La soberanía estatal resulta inseparable de la soberanía personal. Ningún Estado puede sostener una autonomía duradera si sus ciudadanos han perdido la capacidad de pensar críticamente desde los referentes culturales e históricos de su propia civilización. La guerra mental busca precisamente fracturar esa autonomía mediante la sustitución del razonamiento por respuestas emocionales, la saturación informativa y la administración estratégica de la ignorancia. La verdadera resistencia comienza cuando el individuo recupera la facultad de discernir, contrastar evidencias y elaborar juicios propios. En este sentido, el pensamiento crítico deja de ser únicamente una competencia intelectual para convertirse en un acto de soberanía personal y, simultáneamente, en un recurso de seguridad nacional.

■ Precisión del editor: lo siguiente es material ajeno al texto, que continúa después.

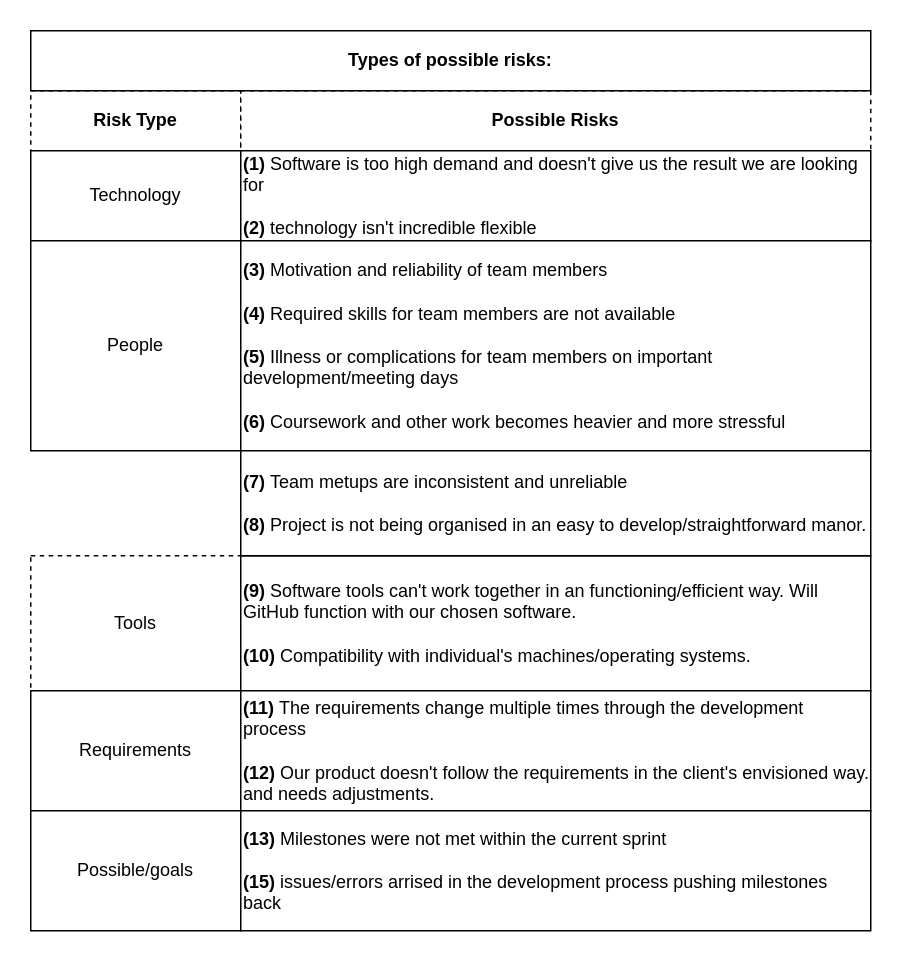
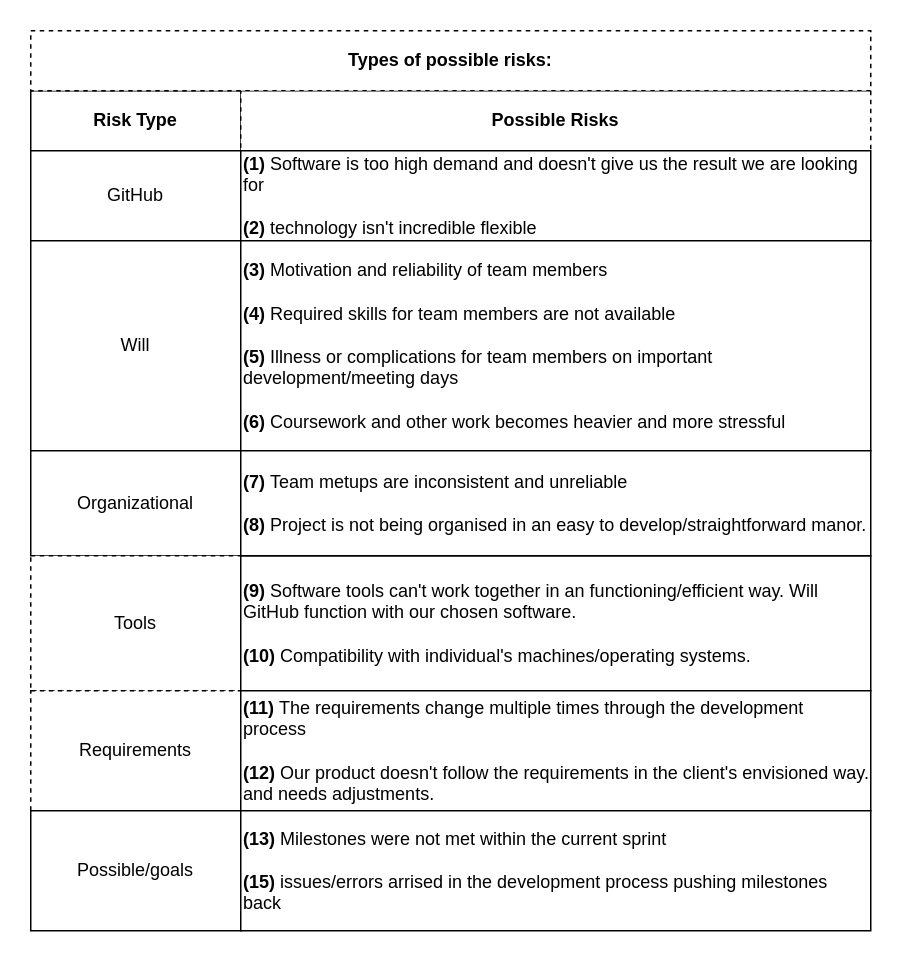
  <mxCell id="0" />
  <mxCell id="1" parent="0" />
- <mxCell id="2" value="&lt;b&gt;Risk Type&lt;/b&gt;" style="rounded=0;whiteSpace=wrap;html=1;dashed=1;" parent="1" vertex="1"><mxGeometry x="20" y="60" width="140" height="40" as="geometry" /></mxCell>
+ <mxCell id="2" value="&lt;b&gt;Risk Type&lt;/b&gt;" style="rounded=0;whiteSpace=wrap;html=1;" parent="1" vertex="1"><mxGeometry x="20" y="60" width="140" height="40" as="geometry" /></mxCell>
  <mxCell id="3" value="&lt;b&gt;Possible Risks&lt;/b&gt;" style="rounded=0;whiteSpace=wrap;html=1;align=center;dashed=1;" parent="1" vertex="1"><mxGeometry x="160" y="60" width="420" height="40" as="geometry" /></mxCell>
- <mxCell id="4" value="&lt;b&gt;Types of possible risks:&lt;/b&gt;" style="rounded=0;whiteSpace=wrap;html=1;" parent="1" vertex="1"><mxGeometry x="20" y="20" width="560" height="40" as="geometry" /></mxCell>
- <mxCell id="5" value="Technology" style="rounded=0;whiteSpace=wrap;html=1;" parent="1" vertex="1"><mxGeometry x="20" y="100" width="140" height="60" as="geometry" /></mxCell>
- <mxCell id="6" value="People" style="rounded=0;whiteSpace=wrap;html=1;" parent="1" vertex="1"><mxGeometry x="20" y="160" width="140" height="140" as="geometry" /></mxCell>
+ <mxCell id="4" value="&lt;b&gt;Types of possible risks:&lt;/b&gt;" style="rounded=0;whiteSpace=wrap;html=1;dashed=1;" parent="1" vertex="1"><mxGeometry x="20" y="20" width="560" height="40" as="geometry" /></mxCell>
+ <mxCell id="5" value="GitHub" style="rounded=0;whiteSpace=wrap;html=1;" parent="1" vertex="1"><mxGeometry x="20" y="100" width="140" height="60" as="geometry" /></mxCell>
+ <mxCell id="6" value="Will" style="rounded=0;whiteSpace=wrap;html=1;" parent="1" vertex="1"><mxGeometry x="20" y="160" width="140" height="140" as="geometry" /></mxCell>
+ <mxCell id="7" value="Organizational" style="rounded=0;whiteSpace=wrap;html=1;" parent="1" vertex="1"><mxGeometry x="20" y="300" width="140" height="70" as="geometry" /></mxCell>
  <mxCell id="8" value="Tools" style="rounded=0;whiteSpace=wrap;html=1;dashed=1;" parent="1" vertex="1"><mxGeometry x="20" y="370" width="140" height="90" as="geometry" /></mxCell>
- <mxCell id="9" value="Requirements" style="rounded=0;whiteSpace=wrap;html=1;" parent="1" vertex="1"><mxGeometry x="20" y="460" width="140" height="80" as="geometry" /></mxCell>
+ <mxCell id="9" value="Requirements" style="rounded=0;whiteSpace=wrap;html=1;dashed=1;" parent="1" vertex="1"><mxGeometry x="20" y="460" width="140" height="80" as="geometry" /></mxCell>
  <mxCell id="10" value="Possible/goals" style="rounded=0;whiteSpace=wrap;html=1;" parent="1" vertex="1"><mxGeometry x="20" y="540" width="140" height="80" as="geometry" /></mxCell>
  <mxCell id="11" value="&lt;b&gt;(1)&lt;/b&gt; Software is too high demand and doesn't give us the result we are looking for&lt;br&gt;&lt;br&gt;&lt;b&gt;(2)&lt;/b&gt; technology isn't incredible flexible" style="rounded=0;whiteSpace=wrap;html=1;align=left;" parent="1" vertex="1"><mxGeometry x="160" y="100" width="420" height="60" as="geometry" /></mxCell>
  <mxCell id="12" value="&lt;b&gt;(3) &lt;/b&gt;Motivation and reliability of team members&lt;br&gt;&lt;br&gt;&lt;b&gt;(4) &lt;/b&gt;Required skills for team members are not available&lt;br&gt;&lt;br&gt;&lt;b&gt;(5)&lt;/b&gt; Illness or complications for team members on important development/meeting days&lt;br&gt;&lt;br&gt;&lt;b&gt;(6) &lt;/b&gt;Coursework and other work becomes heavier and more stressful" style="rounded=0;whiteSpace=wrap;html=1;align=left;" parent="1" vertex="1"><mxGeometry x="160" y="160" width="420" height="140" as="geometry" /></mxCell>
  <mxCell id="13" value="&lt;b&gt;(9)&lt;/b&gt; Software tools can't work together in an functioning/efficient way. Will GitHub function with our chosen software.&lt;br&gt;&lt;br&gt;&lt;b&gt;(10) &lt;/b&gt;Compatibility with individual's machines/operating systems." style="rounded=0;whiteSpace=wrap;html=1;align=left;" parent="1" vertex="1"><mxGeometry x="160" y="370" width="420" height="90" as="geometry" /></mxCell>
  <mxCell id="14" value="&lt;b&gt;(7) &lt;/b&gt;Team metups are inconsistent and unreliable&lt;br&gt;&lt;br&gt;&lt;b&gt;(8) &lt;/b&gt;Project is not being organised in an easy to develop/straightforward manor." style="rounded=0;whiteSpace=wrap;html=1;align=left;" parent="1" vertex="1"><mxGeometry x="160" y="300" width="420" height="70" as="geometry" /></mxCell>
  <mxCell id="15" value="&lt;b&gt;(11) &lt;/b&gt;The requirements change multiple times through the development process&lt;br&gt;&lt;br&gt;&lt;b&gt;(12) &lt;/b&gt;Our product doesn't follow the requirements in the client's envisioned way. and needs adjustments.&amp;nbsp;" style="rounded=0;whiteSpace=wrap;html=1;align=left;" parent="1" vertex="1"><mxGeometry x="160" y="460" width="420" height="80" as="geometry" /></mxCell>
  <mxCell id="16" value="&lt;b&gt;(13)&lt;/b&gt; Milestones were not met within the current sprint&lt;br&gt;&lt;br&gt;&lt;b&gt;(15) &lt;/b&gt;issues/errors arrised in the development process pushing milestones back" style="rounded=0;whiteSpace=wrap;html=1;align=left;" parent="1" vertex="1"><mxGeometry x="160" y="540" width="420" height="80" as="geometry" /></mxCell>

La guerra mental contemporánea se libra en la tensión permanente entre epistemología y agnotología. La primera produce las condiciones para comprender la realidad; la segunda organiza las condiciones para volverla incomprensible. De la capacidad de una civilización para fortalecer sus instituciones educativas, científicas, tecnológicas y culturales dependerá que el conocimiento prevalezca sobre la ignorancia organizada. La soberanía, tanto del Estado como del individuo, no se preserva únicamente mediante la fuerza militar o el crecimiento económico, sino mediante la construcción de una conciencia crítica capaz de interpretar el mundo con categorías propias.

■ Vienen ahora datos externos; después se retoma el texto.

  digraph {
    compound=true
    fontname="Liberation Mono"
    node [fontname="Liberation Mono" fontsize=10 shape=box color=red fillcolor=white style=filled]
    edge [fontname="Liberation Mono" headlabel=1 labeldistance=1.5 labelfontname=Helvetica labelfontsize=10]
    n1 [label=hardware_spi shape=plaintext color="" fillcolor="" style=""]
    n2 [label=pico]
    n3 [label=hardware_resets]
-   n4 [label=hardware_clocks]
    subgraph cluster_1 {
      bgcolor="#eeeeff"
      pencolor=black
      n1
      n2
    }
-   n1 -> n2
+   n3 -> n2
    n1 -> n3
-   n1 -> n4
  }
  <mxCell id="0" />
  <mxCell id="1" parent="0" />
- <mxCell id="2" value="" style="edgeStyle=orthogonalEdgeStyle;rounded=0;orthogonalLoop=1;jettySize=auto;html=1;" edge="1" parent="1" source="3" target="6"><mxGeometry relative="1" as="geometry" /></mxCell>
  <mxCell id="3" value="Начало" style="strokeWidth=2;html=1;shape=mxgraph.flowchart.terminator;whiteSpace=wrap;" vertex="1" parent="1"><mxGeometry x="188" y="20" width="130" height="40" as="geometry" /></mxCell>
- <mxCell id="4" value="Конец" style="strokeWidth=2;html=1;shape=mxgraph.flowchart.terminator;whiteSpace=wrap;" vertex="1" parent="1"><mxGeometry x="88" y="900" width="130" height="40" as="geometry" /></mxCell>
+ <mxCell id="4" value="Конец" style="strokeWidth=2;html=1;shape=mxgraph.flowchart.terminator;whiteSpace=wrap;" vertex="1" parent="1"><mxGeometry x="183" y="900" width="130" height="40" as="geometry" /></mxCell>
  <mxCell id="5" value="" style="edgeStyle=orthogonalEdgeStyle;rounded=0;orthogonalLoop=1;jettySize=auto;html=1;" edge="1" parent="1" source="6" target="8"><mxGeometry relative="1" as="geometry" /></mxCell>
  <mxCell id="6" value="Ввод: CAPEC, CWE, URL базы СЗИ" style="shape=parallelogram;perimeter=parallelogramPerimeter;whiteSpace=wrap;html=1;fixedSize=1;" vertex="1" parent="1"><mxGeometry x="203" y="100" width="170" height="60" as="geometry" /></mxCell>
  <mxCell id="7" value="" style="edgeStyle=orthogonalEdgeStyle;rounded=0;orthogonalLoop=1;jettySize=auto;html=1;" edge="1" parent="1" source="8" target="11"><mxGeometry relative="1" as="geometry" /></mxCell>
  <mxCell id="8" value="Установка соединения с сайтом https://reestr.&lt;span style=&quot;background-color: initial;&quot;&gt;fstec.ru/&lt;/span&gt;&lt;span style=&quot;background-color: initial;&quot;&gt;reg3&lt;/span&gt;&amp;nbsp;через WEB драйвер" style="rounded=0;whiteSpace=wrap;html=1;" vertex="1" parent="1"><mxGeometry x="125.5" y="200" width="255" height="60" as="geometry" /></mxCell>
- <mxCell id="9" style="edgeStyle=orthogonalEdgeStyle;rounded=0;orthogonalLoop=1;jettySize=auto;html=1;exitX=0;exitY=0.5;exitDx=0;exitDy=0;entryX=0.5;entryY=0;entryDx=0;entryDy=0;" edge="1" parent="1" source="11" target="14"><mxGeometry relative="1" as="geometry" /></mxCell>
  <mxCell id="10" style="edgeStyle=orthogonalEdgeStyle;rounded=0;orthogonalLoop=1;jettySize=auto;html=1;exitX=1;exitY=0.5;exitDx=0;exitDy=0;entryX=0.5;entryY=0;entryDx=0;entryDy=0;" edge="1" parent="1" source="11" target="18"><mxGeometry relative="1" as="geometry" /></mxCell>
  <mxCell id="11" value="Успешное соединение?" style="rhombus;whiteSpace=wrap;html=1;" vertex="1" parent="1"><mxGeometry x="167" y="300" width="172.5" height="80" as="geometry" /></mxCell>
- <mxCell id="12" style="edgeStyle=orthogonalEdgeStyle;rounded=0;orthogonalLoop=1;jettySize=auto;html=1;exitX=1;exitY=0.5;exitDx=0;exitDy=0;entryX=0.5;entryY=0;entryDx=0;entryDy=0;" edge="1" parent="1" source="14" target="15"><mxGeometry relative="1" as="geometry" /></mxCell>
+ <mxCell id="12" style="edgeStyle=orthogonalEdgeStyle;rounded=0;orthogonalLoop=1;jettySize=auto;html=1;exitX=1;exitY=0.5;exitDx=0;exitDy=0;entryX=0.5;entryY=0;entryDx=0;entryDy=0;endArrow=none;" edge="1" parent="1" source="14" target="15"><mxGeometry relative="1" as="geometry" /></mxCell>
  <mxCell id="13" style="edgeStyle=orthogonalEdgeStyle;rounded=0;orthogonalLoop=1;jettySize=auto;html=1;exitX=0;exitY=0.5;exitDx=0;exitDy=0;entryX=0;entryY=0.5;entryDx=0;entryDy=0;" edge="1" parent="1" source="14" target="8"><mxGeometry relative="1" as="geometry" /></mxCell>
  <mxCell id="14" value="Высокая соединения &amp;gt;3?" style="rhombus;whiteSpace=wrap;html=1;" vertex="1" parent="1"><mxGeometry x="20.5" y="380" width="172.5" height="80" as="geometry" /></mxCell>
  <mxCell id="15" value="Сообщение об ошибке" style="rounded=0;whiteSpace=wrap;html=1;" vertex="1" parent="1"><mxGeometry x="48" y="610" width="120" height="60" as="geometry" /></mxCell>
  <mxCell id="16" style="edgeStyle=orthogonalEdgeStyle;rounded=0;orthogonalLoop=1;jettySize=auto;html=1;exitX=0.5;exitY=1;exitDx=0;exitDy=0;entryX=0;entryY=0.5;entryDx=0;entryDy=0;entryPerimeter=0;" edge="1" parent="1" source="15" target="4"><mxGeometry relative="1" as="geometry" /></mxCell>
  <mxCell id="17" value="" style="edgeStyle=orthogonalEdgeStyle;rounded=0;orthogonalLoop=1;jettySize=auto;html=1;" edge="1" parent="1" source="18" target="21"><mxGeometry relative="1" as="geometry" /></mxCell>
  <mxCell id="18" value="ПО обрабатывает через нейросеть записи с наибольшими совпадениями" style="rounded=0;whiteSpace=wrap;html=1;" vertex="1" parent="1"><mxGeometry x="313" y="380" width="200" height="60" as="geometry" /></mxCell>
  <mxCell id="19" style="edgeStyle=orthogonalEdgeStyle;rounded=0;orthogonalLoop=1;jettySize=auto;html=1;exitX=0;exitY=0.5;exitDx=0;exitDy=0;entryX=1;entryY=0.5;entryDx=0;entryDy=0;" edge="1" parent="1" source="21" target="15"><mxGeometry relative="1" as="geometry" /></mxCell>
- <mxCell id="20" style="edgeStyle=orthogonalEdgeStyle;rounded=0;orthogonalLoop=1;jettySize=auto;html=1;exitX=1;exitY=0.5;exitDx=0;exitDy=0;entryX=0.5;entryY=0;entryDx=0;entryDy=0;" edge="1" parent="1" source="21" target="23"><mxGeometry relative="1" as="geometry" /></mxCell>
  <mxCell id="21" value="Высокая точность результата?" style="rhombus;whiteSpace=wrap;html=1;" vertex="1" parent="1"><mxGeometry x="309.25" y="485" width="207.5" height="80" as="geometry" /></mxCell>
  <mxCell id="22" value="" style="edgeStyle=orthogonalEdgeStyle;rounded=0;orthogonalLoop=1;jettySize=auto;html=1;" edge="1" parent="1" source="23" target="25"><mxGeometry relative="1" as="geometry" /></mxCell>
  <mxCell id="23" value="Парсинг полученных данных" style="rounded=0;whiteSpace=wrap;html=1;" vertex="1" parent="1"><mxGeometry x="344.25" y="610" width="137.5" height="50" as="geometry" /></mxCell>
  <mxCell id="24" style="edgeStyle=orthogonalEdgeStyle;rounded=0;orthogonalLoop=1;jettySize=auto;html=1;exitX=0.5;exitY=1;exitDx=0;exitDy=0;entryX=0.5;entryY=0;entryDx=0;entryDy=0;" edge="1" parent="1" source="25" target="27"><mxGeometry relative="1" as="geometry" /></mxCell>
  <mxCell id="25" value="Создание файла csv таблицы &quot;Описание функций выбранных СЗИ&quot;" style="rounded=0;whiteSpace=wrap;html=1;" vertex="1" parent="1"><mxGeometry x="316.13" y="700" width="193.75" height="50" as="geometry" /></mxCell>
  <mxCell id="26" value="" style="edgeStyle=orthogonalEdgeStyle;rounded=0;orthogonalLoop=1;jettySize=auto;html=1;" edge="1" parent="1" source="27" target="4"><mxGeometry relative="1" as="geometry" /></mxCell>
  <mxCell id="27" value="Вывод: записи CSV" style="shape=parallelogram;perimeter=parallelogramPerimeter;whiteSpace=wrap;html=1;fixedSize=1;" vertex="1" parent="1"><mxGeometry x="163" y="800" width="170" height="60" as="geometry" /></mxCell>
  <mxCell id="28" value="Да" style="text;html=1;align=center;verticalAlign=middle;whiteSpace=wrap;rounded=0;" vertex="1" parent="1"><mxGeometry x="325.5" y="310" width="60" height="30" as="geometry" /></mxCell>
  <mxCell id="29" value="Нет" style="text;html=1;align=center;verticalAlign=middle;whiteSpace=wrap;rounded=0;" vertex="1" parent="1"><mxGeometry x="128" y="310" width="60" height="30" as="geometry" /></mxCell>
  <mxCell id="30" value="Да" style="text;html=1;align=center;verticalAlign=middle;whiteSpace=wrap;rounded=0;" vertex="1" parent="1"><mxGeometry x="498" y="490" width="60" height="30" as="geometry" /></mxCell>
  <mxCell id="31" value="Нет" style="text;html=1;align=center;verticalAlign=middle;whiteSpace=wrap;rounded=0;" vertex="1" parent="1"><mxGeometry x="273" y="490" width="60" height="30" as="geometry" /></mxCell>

En la geopolítica de la Tercera Modernidad, la primera línea de defensa ya no se encuentra en las fronteras físicas, sino en la autonomía del pensamiento. Una civilización que renuncia a pensar por sí misma termina, tarde o temprano, gobernada por las categorías, los intereses y las narrativas de otros. Por ello, la soberanía epistemológica constituye hoy el fundamento tanto de la soberanía estatal como de la libertad personal.
Referencias
Bauman, Z. (2000). Liquid Modernity. Polity Press.
Dugin, A. (2012). The Fourth Political Theory. Arktos.
Dugin, A. (2015). Last War of the World-Island: The Geopolitics of Contemporary Russia. Arktos.
Han, B.-C. (2012). La sociedad del cansancio. Herder.
Han, B.-C. (2022). Infocracia. La digitalización y la crisis de la democracia. Taurus.
Platón. (2010). Teeteto (Á. Vallejo Campos, Trad.). Gredos. (Obra original escrita ca. 380 a. C.).
Platón. (2011). Menón (F. J. Olivieri, Trad.). Gredos. (Obra original escrita ca. 380 a. C.).
Proctor, R. N., & Schiebinger, L. L. (Eds.). (2008). Agnotology: The Making and Unmaking of Ignorance. Stanford University Press.
Revueltas, J. (1983). Ensayo sobre un proletariado sin cabeza. Ediciones Era. (Obra original publicada en 1962).
Villoro, L. (2008). Creer, saber, conocer (22.ª ed.). Siglo XXI Editores. (Obra original publicada en 1982).